F1 in pillole – Capitolo 10

Nel corso degli anni ottanta la Formula 1 ha vissuto una costante crescita di popolarità mediatica, amplificata alla fine del decennio dall’epico duello tra Senna e Prost, le cui battaglie dentro e fuori dagli autodromi, amplificate ad uso e consumo dei media, hanno finito per attirare una nuova fetta di pubblico e proiettato il Circus dei Gp nell’olimpo degli sport più seguiti oltre all’universale calcio.

Chi in quegli anni ha ammirato bolidi dalle potenze mostruose e dalla tecnologia sempre più raffinata, domati da cavalieri senza macchia e senza paura in duelli indimenticabili, certamente non avrebbe mai immaginato che a breve la classe regina dell’automobilismo avrebbe perso i propri punti di riferimento, con il pensionamento dei grandi protagonisti della scena, un ricambio generazionale non all’altezza, un cambio di mentalità generale del pubblico e degli addetti ai lavori, sempre più rivolti allo show piuttosto che allo sport, il tutto gravato dalla tragica scomparsa del pilota più rappresentativo, caduto in battaglia in un nero fine settimana a Imola.

Ma prima di giungere alla conclusione, vediamo cosa successe in quel periodo.

→ Compiti richiesti:
(1) Rispondi a queste domande sul testo sulla Formula 1:
(a) Quale duello ha amplificato la popolarità della Formula 1 alla fine degli anni ottanta?
(b) In quale località è scomparso il pilota più rappresentativo?
(c) Verso che cosa erano sempre più rivolti il pubblico e gli addetti ai lavori?
(2) Prosegui il testo sulla Formula 1 a partire dalla sua ultima frase.
L'elenco che segue è materiale separato dal testo sulla Formula 1.

→ Dati forniti:

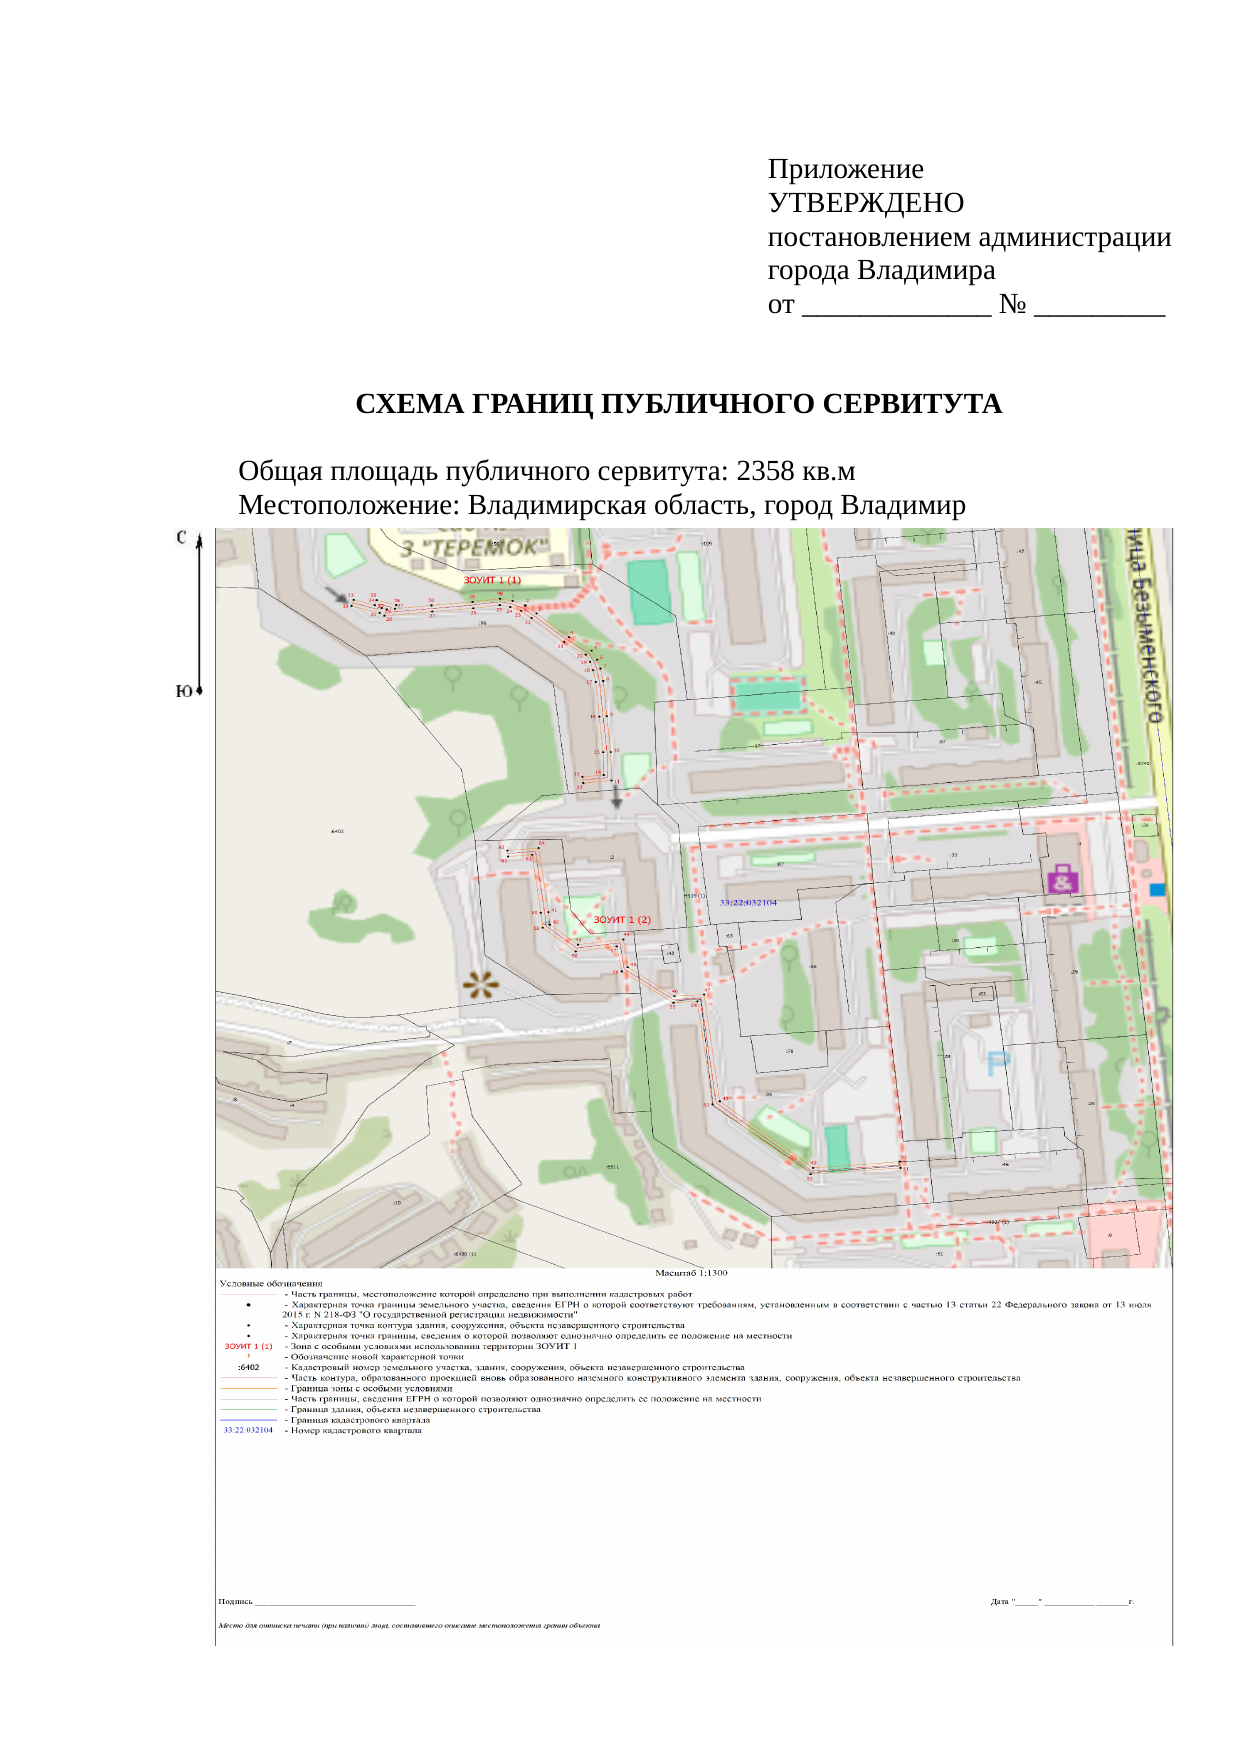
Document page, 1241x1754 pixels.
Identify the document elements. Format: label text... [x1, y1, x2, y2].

→ Risposte:
(1)
(a) Il duello tra Senna e Prost.
(b) A Imola.
(c) Verso lo show piuttosto che verso lo sport.

(2)
Scuderia Italia, l’avventura continua

Dopo un’annata deludente senza nessun punto ottenuto, la Scuderia Italia si presentò al via del 1991 con un’evoluzione della vettura precedente e con il motore Judd, ottenendo risultati al di sopra delle aspettative: a Imola Lehto colse l’unico podio in carriera, bravo a sfruttare i numerosi ritiri (tra cui quelli delle Ferrari, con Alesi fuori al secondo giro e Prost addirittura nel giro di ricognizione) conducendo una gara regolare partendo dall’ottava fila. Grande promessa, venne ingaggiato dall’ambiziosa Benetton nel 1994 ma un grave incidente nei test lo costrinse a uno stop forzato; una volta rientrato non riuscì più ad esprimersi sugli stessi livelli e si ritirò a fine stagione. Il suo compagno di squadra Emanuele Pirro centrò un ottimo sesto posto a Montecarlo, cogliendo l’ultimo punto in carriera, poi a fine stagione abbandonò la F1 e si dedicò definitivamente alle competizioni a ruote coperte per una lunga carriera ricca di successi, tra cui due titoli super-turismo e cinque vittorie alla 24 ore di Le Mans.

Breve storia della Fondmetal in F1

La Fondmetal, gruppo industriale di forte esperienza, entrò in F1 come sponsor, poi come partner e infine rilevando la struttura dell’Osella, affrontando con alterne fortune due campionati del mondo. Nel 1992 l’ottimo Tarquini si qualificò con regolarità anche se fu penalizzato dalla fragilità della vettura, mentre Chiesa pagò la scarsa esperienza e la difficoltà nel correre con un mezzo poco competitivo. A Magny Cours lo svizzero riuscì a entrare in griglia per la terza volta in stagione, ma la sua gara non durò nemmeno il tempo di un giro, coinvolto in un incidente poco dopo il via; mancata la qualificazione a Silverstone ed Hockenheim, venne sostituito da Van De Poele, poi il team chiuse i battenti prima della fine del campionato.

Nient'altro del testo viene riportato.